Die Operation dauerte knapp fünf Stunden und als ich aufwachte, lag ich auf der Intensivstation. Da alles gut verlaufen war, wurde ich am nächsten Morgen auf die sog. Wachstation verlegt. Dort ging es mir nicht gut. Insgesamt lagen sechs Patienten in diesem Zimmer und an einen erholsamen Schlaf war nicht zu denken. Verschiedene Apparate piepsten ständig, die Krankenschwestern gingen ein und aus und irgendjemand stöhnte immer. Schließlich kam ich mit Gefühlen in Kontakt, die ich seit meiner Kindheit nicht mehr in dieser intensiven Form hatte: Ich fühlte mich ungeliebt, einsam und verlassen. Zwei Tage hielt dieser Zustand an, dann wurde mir klar, wie bedingungslos ich von meiner Frau und meiner Tochter geliebt wurde. Von diesem Moment an geschah eine tiefe Heilung in mir. Es war, als wäre meine Seele krank gewesen und ich begann nun, mich geborgen und glücklich zu fühlen. Nun machte meine Erkrankung einen Sinn. In den folgenden Tagen musste ich vor lauter Seligkeit viel weinen.

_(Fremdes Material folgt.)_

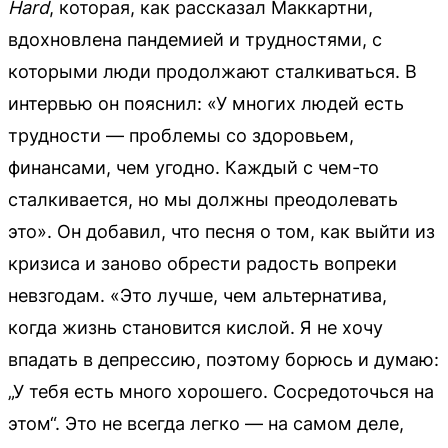
Hard
, которая, как рассказал Маккартни,
вдохновлена пандемией и трудностями, с
которыми люди продолжают сталкиваться. В
интервью он пояснил: «У многих людей есть
трудности — проблемы со здоровьем,
финансами, чем угодно. Каждый с чем-то
сталкивается, но мы должны преодолевать
это». Он добавил, что песня о том, как выйти из
кризиса и заново обрести радость вопреки
невзгодам. «Это лучше, чем альтернатива,
когда жизнь становится кислой. Я не хочу
впадать в депрессию, поэтому борюсь и думаю:
„У тебя есть много хорошего. Сосредоточься на
этом“. Это не всегда легко — на самом деле,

Am 22.07.2014 wurde ich auf ein Zweibettzimmer verlegt. Die Ruhe tat mir gut und hier endlich konnte ich entspannen. Zwei Tage später zog ich in ein Einzelzimmer um. Hier störte mich niemand mehr und ich konnte z.B. fernsehen, wann immer ich wollte. Zu diesem Zeitpunkt steckte je ein sog. Splint (Harnleiterschiene) in den Harnleitern, die nun im Stomabeutel mündeten. Sinn dieser Splints war es, die Harnleiter so geweitet zu halten, dass der Urin aus der Niere gut abfließen konnte.

Am 1.8.2014 wurde der rechte Splint entfernt, doch Stunden später bekam ich eine Harnwegsinfektion. An diesem Tage kamen gerade meine Tochter, ihr Lebensgefährte und mein kleiner Enkel aus München zu Besuch. In ihrer Anwesenheit bekam ich Schüttelfrost und musste mich mehrmals übergeben. Ich bekam Antibiotika und fühlte mich bald besser.

Am 5.8.2014 wurde der Splint (Harnleiterschiene) aus dem linken Harnleiter gezogen und zwei Tage danach bekam ich einen Nierenstau. Ursache waren entweder Metastasen oder Schwellungen. Um die Harnleiter wieder zu weiten, versuchten die Ärzte, zwei neue Splints durch das Stoma reinzuschieben, was jedoch misslang. Daher musste ich die Niere am 15.8.2014 punktieren lassen. Die Ärzte versuchten die beiden Splints durch den Rücken in die Harnleiter einzuschieben. Als ich jedoch aus der Narkose erwachte, steckten zwei Schläuche in meinem Rücken, aus denen mein Urin nun in zwei verschiedene Beutel ablief. Am 18.8. wurde der rechte Rückenschlauch gezogen und gleichzeitig ein Splint reingeschoben. Da sich der Splint auf der linken Seite nicht einschieben ließ und ich am 19.8. schließlich aus der Klinik entlassen wurde, trug ich einen Nierenschlauch am Rücken, der mit der linken Niere verbunden war. Der Urin lief durch diesen in ein Beinbeutel, während er rechts über den Harnleiter in den Stomabeutel lief. Meine Frau brachte mich vom Krankenhaus direkt zur Reha in die Klinik Bellevue nach Bad Soden-Salmünster.